PHILADELPHIA–Ongoing engineering and development work to drive efficiencies down into the Marine Corps V-22 Osprey

should allow service and industry officials to exceed cost savings projections in a new multiyear program (MYP).

Currently, service and Pentagon acquisition officials are putting the final touches on a follow-on MYP, that would cover production thru 2017.

If approved by Congress, the plan will complete construction of the final Ospreys in the combined Air Force and Marine Corps buy. Aside from the 40-plus aircraft the Navy is eyeing for its fleet, the total Osprey force between the services will top out at over 260 aircraft.

One hurdle to securing that congressional approval will be to show the plan can generate enough cost savings to appease lawmakers.

Typically, MYP proposals have to show a 10 percent savings, when compared to single procurement. The first Osprey MYP, which is coming to a close, fell short of that goal, Marine Col.
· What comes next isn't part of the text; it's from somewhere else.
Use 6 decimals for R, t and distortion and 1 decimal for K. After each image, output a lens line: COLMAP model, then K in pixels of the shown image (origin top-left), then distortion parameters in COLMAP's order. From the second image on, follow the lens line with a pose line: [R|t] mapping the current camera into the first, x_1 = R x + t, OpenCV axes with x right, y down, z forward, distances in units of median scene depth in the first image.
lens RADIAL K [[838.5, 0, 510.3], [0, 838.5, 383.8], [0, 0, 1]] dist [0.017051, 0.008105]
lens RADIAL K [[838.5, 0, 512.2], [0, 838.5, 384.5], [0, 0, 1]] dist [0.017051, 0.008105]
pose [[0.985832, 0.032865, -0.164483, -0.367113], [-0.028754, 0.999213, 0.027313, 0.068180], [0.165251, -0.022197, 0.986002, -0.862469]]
Greg Masiello, Naval Air Systems Command’s (NAVAIR) V-22 program manager, said during a June 6 media briefing here.

“On the first multiyear, we had about four percent savings” per plane, compared to the per unit cost of the aircraft bought under a single procurement program, he said.

However, he noted the lessons learned from ongoing Osprey production, coupled with a handful of efficiency initiaitives integrated into the aircraft’s development, and said he was confident the new MYP could exceed that 10 percent threshold.

“We are targeting greater than a 10 percent savings” under the second multiyear program currently being worked by the service, Masiello said.”That’s what we are going for [but] we have some work to do,” he added.

That work has focused on the most recent variant of the Osprey to date, the block C model. That variant is in production with Marine Corps planners looking to have those aircraft in the field by next year, according to Masiello

As the new C models begin to come off the line, NAVAIR program officials have been working to outfit the initial A-model Ospreys with the same capabilities as the newer B variant, Masiello said.

However, he added that the Marines “do not have the funding or the requirement” to upgrade the A and B variants of the Osprey to the C model configuration. 

As the Marine Corps works through that upgrade configuration process on the Osprey fleet, one modification that won’t become permanent is the aircraft’s belly-mounted gun system.

Osprey crews have the option of outfitting their aircraft with the belly gun via a kit-like application, depending on the mission requirements.  Marine Corps aircrews can also opt to use a  a .50 caliber heavy machine gun mounted near the rear ramp.

The belly gun kit is also a mission-specific capability available on the Air Force versions of the Osprey, used to support special operations units. However, the system is rarely fielded on the CV-22s flown by Air Force Special Operations Command (AFSOC), because many of those missions do not require the gun, another Boeing official said after Masiello’s briefing.

While the Osprey has been proven in combat, Masiello said that program officials will not make the gun kit a permanent part of the Osprey standard configuration. That said, Marine Corps and AFSOC officials do scrap the system altogether, but plan to keep it as a kit-type application.